The rising incidence of diabetes shows no sign of decline, according to a Centers for Disease Control (CDC) report issued October 22, 2010. Whether diagnosed with it or not, 1 in 10 adults in the U.S. currently have diabetes, and researchers expect this number to increase to 1 in 5, if not 1 in 3, adults within the next forty years. The vast majority of people with diabetes develop the type II variety, which is preventable, in most cases, through healthy lifestyle choices.
The CDCs prediction is alarming for several reasons. Diabetes is the leading cause of blindness and kidney failure, and is responsible for about 60 percent of lower limb amputations. Diabetics also tend to develop hypertension and nervous system damage, and are 2 to 4 times more likely to develop heart disease or have a stroke than non-diabetics. Medical and other costs arising from prediabetes (where blood glucose levels are higher-than-normal, but not high enough for a diabetes diagnosis), diabetes and related health conditions in the U.S. amounted to over $200 billion in 2007; this figure is expected to increase proportionally with incidence of diabetes.
While the CDC’s prediction of increased incidence was not surprising to Dr. M. Sue Kirkman, vice president of clinical affairs at the American Diabetes Association, the actual numbers were “concerning and shocking” to her. On a good note, Kirkman acknowledged that the numbers of diabetics will necessarily increase, in part, due to a continuing trend where diabetics are living longer with the disease than they used to. Also positive was the CDC researchers’ conclusion that the projected increase could be considerably reduced with “reasonably effective preventative interventions.”
Preventing, as well as living a longer and better quality life with, diabetes is possible through simple lifestyle habits. Eating a non-inflammatory (low-glycemic) diet can help a person keep insulin levels under control to help prevent pre-diabetes, diabetes and overweight, as can regular, moderate exercise such as briskly walking 30 minutes per day. Stress management through mind-body practices like mediation, yoga, and Tai Chi can also prevent excess insulin release that can lead to insulin resistance and weight gain. Additionally, grounding (Earthing) may be useful in preventing insulin resistance, as it can assuage inflammation in the body; researchers believe that an excess of inflammatory substances released from fatty tissue, particularly in the abdomen, plays a role in the development of type II diabetes and obesity.
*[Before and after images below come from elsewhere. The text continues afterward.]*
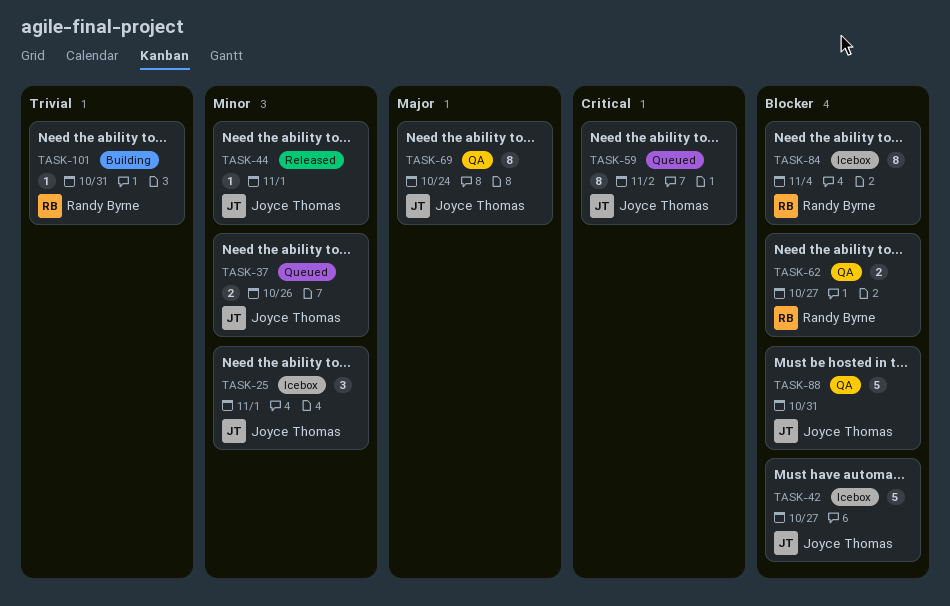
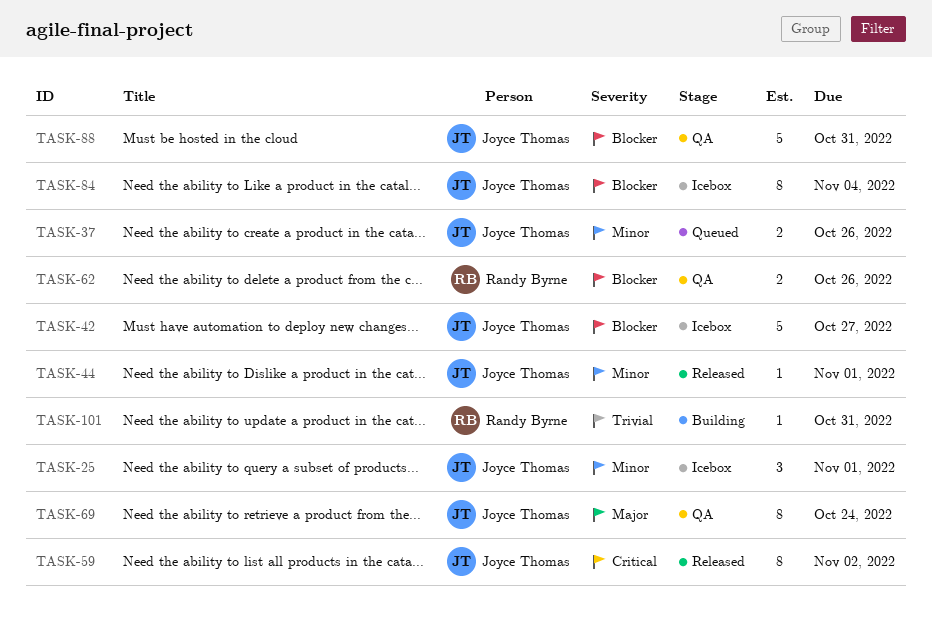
TASK-59, status: Queued -> Released
TASK-62, due: Oct 27 -> Oct 26
TASK-84, owner: Randy Byrne -> Joyce Thomas

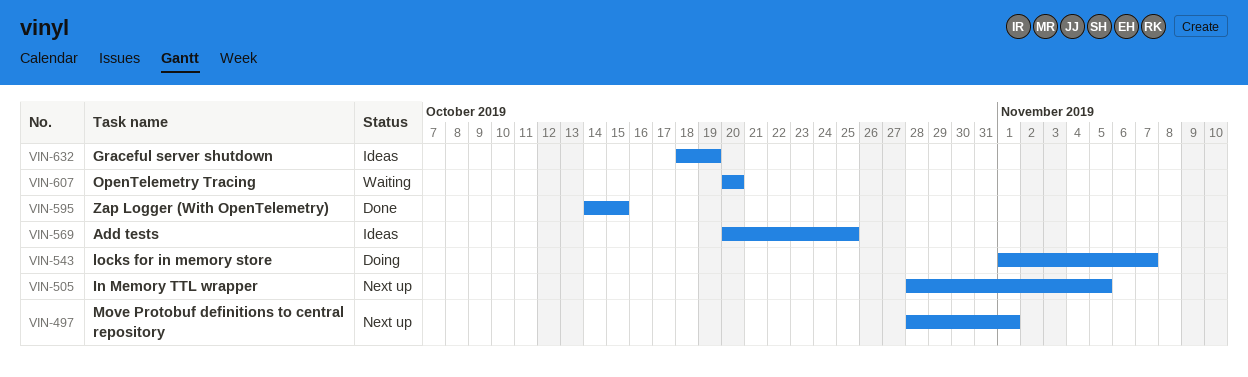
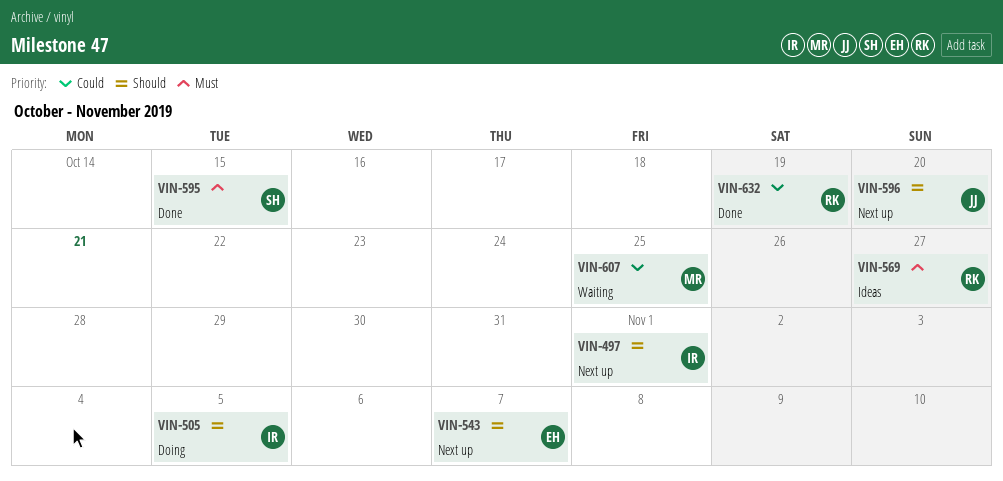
VIN-505, status: Next up -> Doing
VIN-543, status: Doing -> Next up
VIN-569, due: Oct 25 -> Oct 27
VIN-596: none -> present
VIN-607, due: Oct 20 -> Oct 25
VIN-632, status: Ideas -> Done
Recognizing risk factors for, and symptoms of, diabetes can also help people prevent or manage the disease and stave off related health complications. Risk factors for diabetes include having a family history of it, high blood pressure or heart disease, and ethnicity (it is more common in African Americans, Hispanics, American Indians and Pacific Islanders/Asian Americans, and the elderly than Caucasian Americans). Being overweight, especially with more fat in the abdominal area, is the most common, as well as controllable, risk factor.
Symptoms of diabetes include frequent urination, unusual thirst and/or weight loss, extreme hunger, irritability, fatigue, blurred vision, slow healing of cuts and bruises, tingling or numbness in the hands/feet, and frequent gum, skin, and bladder infections. Oftentimes, though, people with type II diabetes are asymptomatic. Taking the American Diabetes Association online diabetes risk test is one way to decide whether medical testing is merited. Doctors can measure blood sugar to determine if a person is prediabetic through a fasting plasma glucose test (FPG), oral glucose tolerance test (OGTT), and /or A1C test.
As the CDC researchers suggested, the projected increase in the incidence of diabetes does not have to happen; it is the likely outcome if Americans continue the trend of a pre-diabetic lifestyle. While preventing diabetes is paramount, catching it in its earliest stages is also crucial. Learning as much as you can about diabetes, and how to prevent or manage it, are your best defenses against this impending epidemic. Widespread public awareness of the problem and solutions is necessary and possible. We can, collectively, help change the CDC’s prediction.
References and Resources:
- Boyle JP, Thompson TJ, et al. Projection of the year 2050 burden of diabetes in the U.S. adult population: dynamic modeling of incidence, mortality, and prediabetes prevalence. Population Health Metrics, 2010, 8:29. doi:10.1186/1478-7954-8-29 [Full Free Text]
- Landau, Elizabeth. “Diabetes numbers expected to triple in 2050.” CNN.com. October 22, 2010.